台湾が米国との通商協議の一環として、中国向けの人工知能(AI)半導体の輸出統制を全面的に強化する案を検討中だと、ブルームバーグ通信が9日(現地時間)に報じた。
報道によると、台湾当局は輸出ブラックリストに掲載された華為技術(ファーウェイ)など特定企業にとどまらず、中国国内のすべての顧客を対象にAIチップの販売を制限する強力な輸出統制措置を協議している。
新たな措置が施行されれば、台湾が中国へのAIチップ密輸を初めて刑事違反として起訴できるようになる。

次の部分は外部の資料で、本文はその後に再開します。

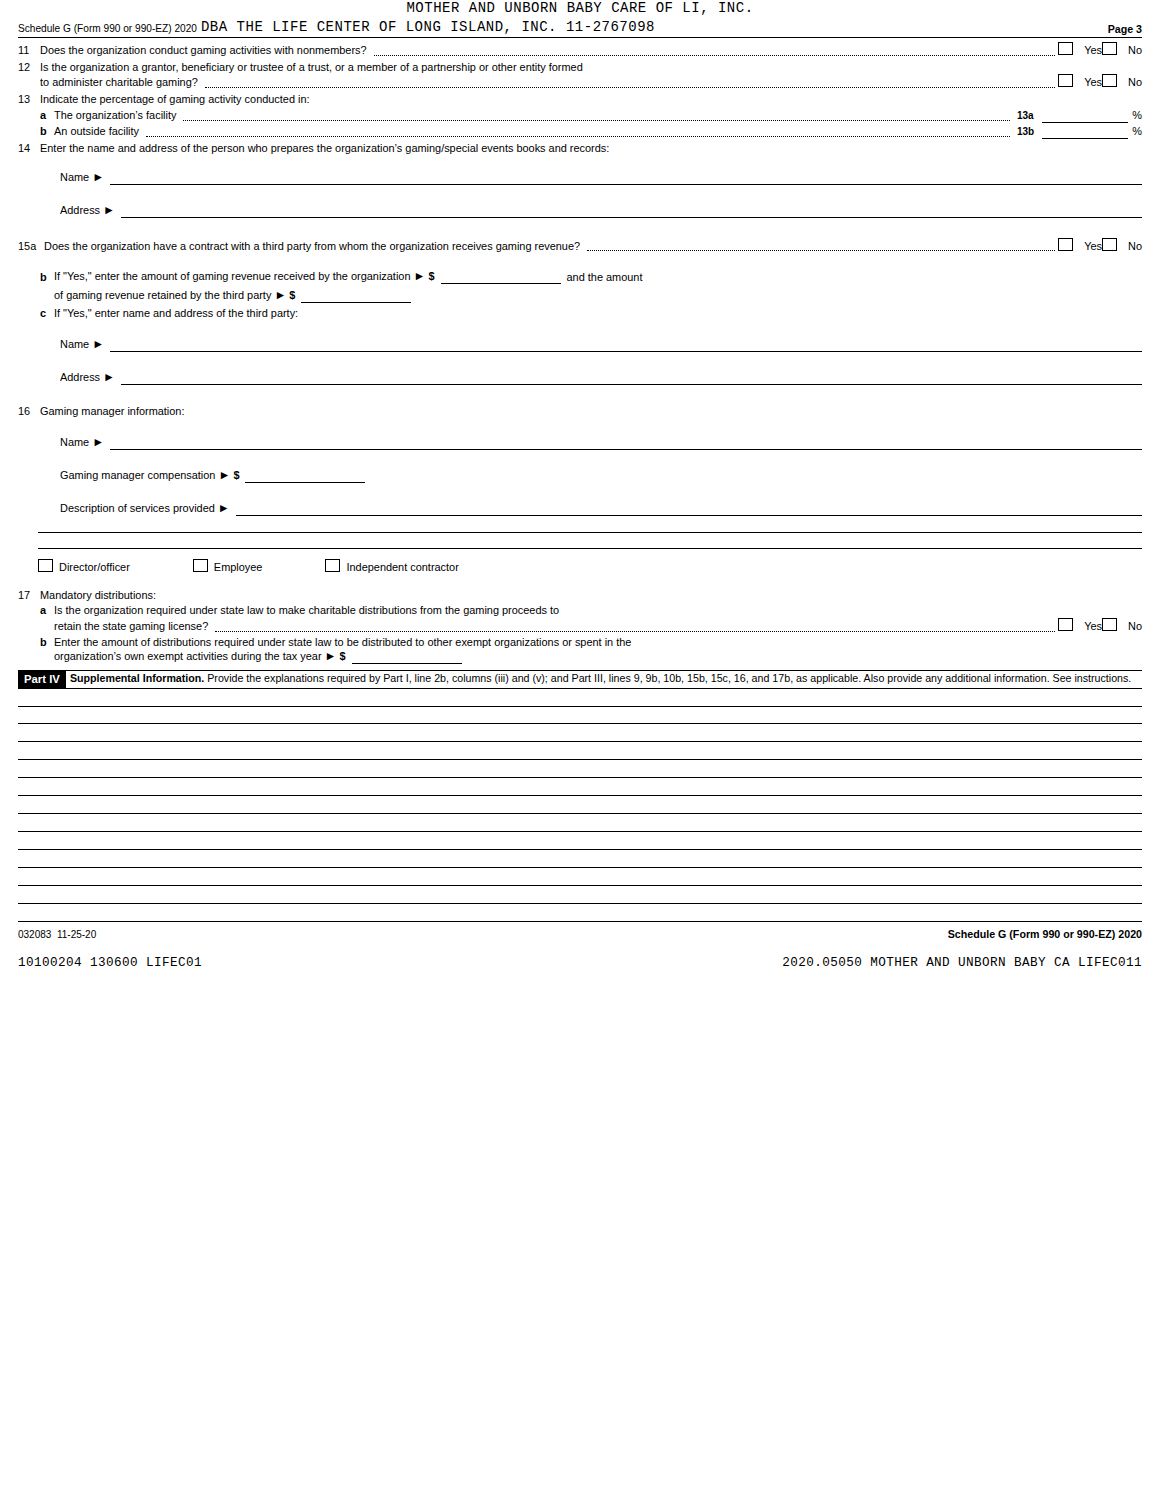MOTHER AND UNBORN BABY CARE OF LI, INC.
Schedule G (Form 990 or 990-EZ) 2020
DBA THE LIFE CENTER OF LONG ISLAND, INC. 11-2767098
Page 3
11
Does the organization conduct gaming activities with nonmembers?
Yes No
12
Is the organization a grantor, beneficiary or trustee of a trust, or a member of a partnership or other entity formed
to administer charitable gaming?
Yes No
13
Indicate the percentage of gaming activity conducted in:
a
The organization’s facility
13a %
b
An outside facility
13b %
14
Enter the name and address of the person who prepares the organization’s gaming/special events books and records:
Name ►
Address ►
15a
Does the organization have a contract with a third party from whom the organization receives gaming revenue?
Yes No
b
If "Yes," enter the amount of gaming revenue received by the organization ► $
and the amount
of gaming revenue retained by the third party ► $
c
If "Yes," enter name and address of the third party:
Name ►
Address ►
16
Gaming manager information:
Name ►
Gaming manager compensation ► $
Description of services provided ►
Director/officer Employee Independent contractor
17
Mandatory distributions:
a
Is the organization required under state law to make charitable distributions from the gaming proceeds to
retain the state gaming license?
Yes No
b
Enter the amount of distributions required under state law to be distributed to other exempt organizations or spent in the
organization’s own exempt activities during the tax year ► $
Part IV
Supplemental Information. Provide the explanations required by Part I, line 2b, columns (iii) and (v); and Part III, lines 9, 9b, 10b, 15b, 15c, 16, and 17b, as applicable. Also provide any additional information. See instructions.
032083 11-25-20
Schedule G (Form 990 or 990-EZ) 2020
10100204 130600 LIFEC01
2020.05050 MOTHER AND UNBORN BABY CA LIFEC011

これは頼清徳政府の発足以降、台湾の技術安全保障および国益保護のための最も広範な措置の一つとなる見通しだ。
とりわけエヌビディアのチッププロセッサーをサーバーに組み立てる台湾企業にも即時の影響を及ぼす。先月、台湾当局は半導体密輸の容疑者を文書偽造の疑いで逮捕したとされる。
台湾は米国のアプローチに倣い、一定性能を超えるAIチップの対中販売を制限する方向で合意したと伝えられている。米国が特定の性能基準を上回るチップの中国向け販売を遮断するのと同じ方式である。
ただし具体的な適用範囲と基準は、両国の高位当局者による最終検討と承認を前にしており、詳細の調整が残っている状況だ。
台湾経済部は国際的な輸出統制基準に合わせ、「戦略的先端技術製品」に対する監督を強化すると明らかにした。規制統制下で先端チップを含む事案のようなイシューについて、台湾と米国が協議しているということだ。
今回の措置は中国の強い反発を招く可能性が大きい。先に台湾が中国の華為技術(ファーウェイ)と中国最大のファウンドリー(半導体受託生産)企業である中芯国際集成電路製造(SMIC)をブラックリストに載せた際、中国外交部は台湾当局の振る舞いを強く非難した。